Tales Lago é filósofo. Foto: Arquivo Pessoal

 

Por Tales Lago

 

Temos em nós todos os sonhos do mundo, janelas dos nossos quartos de milhões do mundo que ninguém sabe onde é, dais para o mistério real de uma sociedade real, sensação de que tudo é sonho, como se não houvesse mais irmandade entre cultura, política e sociedade.

Como fome que rói as entranhas, facho que ilumina os olhos, percorre o corpo em incêndio, e queima os lábios, um cheiro de carne, de vinho, de fruta recém-tirada do pé.
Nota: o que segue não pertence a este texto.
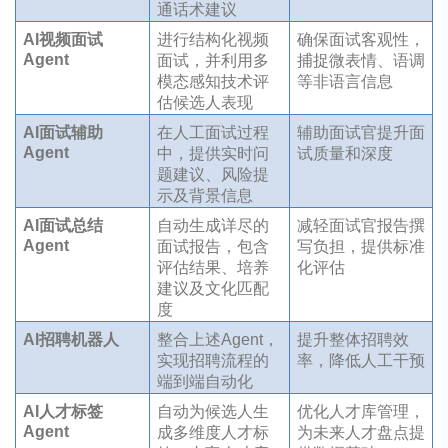
通话术建议
AI视频面试
进行结构化视频
确保面试客观性，
Agent
面试，并利用多
捕捉微表情、语调
模态感知技术评
等非语言信息
估候选人表现
AI面试辅助
在人工面试过程
辅助面试官提升面
Agent
中，提供实时问
试质量和深度
题建议、风险提
示及背景信息
AI面试总结
自动生成详尽的
减轻面试官报告撰
Agent
面试报告，包含
写负担，提供标准
评估结果、培养
化评估
建议及文化匹配
度
AI招聘机器人
整合上述Agent，
提升整体招聘效
实现招聘流程的
率，降低人工干预
端到端自动化
AI人才标签
自动为候选人生
优化人才库管理，
Agent
成多维度人才标
为未来人才盘点提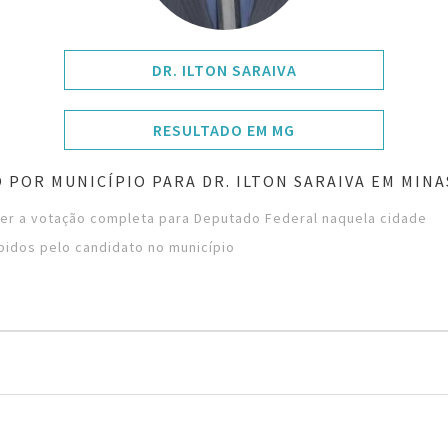
DR. ILTON SARAIVA
RESULTADO EM MG
 POR MUNICÍPIO PARA DR. ILTON SARAIVA EM MINA
ver a votação completa para Deputado Federal naquela cidade
bidos pelo candidato no município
O efeito do ácido que tomei no café da manhã me reconstrói sem ideal e sem esperança, vertiginoso, pensando que achamos a nossa tábua de salvação, que tudo vai mudar com distribuição de cargos, não pelas qualificações, mas, sim pelo apoio parlamentar e quanto de capital financeiro se pode angariar.

O que muda? Nada. Tiram o PT, colocam o PMDB, visando um PSDB. Em cena o Dória Sudan, Sudene Barbalho, entre Collor, hahaha, me caiu uma lágrima amarela de todo o meu escárnio com esse discurso. Não podia passar despercebido e nem faltar hahaha: Magalhães, Queirós, Temer, ACMs neto filho e pai, Marina, Lulismo, o Renan, o que muda? Hahaha, não muda, a não ser o sobrenome das mesmas aves de rapina.

Hahaha, uma ode à democracia, viva a liberdade, viva o futuro do país onde a crise econômica é, na verdade, uma crise política fabricada pelo descaso cultural do país.

Uma auto sabotagem viva de nós mesmos, uma salva de palmas ao conhecimento fabricado pelo Facebook, instrutivo. Vamos queimar os livros de história e todos os outros, que a educação pós-moderna vindo diretamente de uma rede social é uma delícia. Quem não pensa que é sério quando jovem? Quando jovem, eu pensava em dirigir uma peça para mudar o mundo. Tinha uma fúria dedicada, a maioria que quis continuar sério provocou o que está acontecendo no país.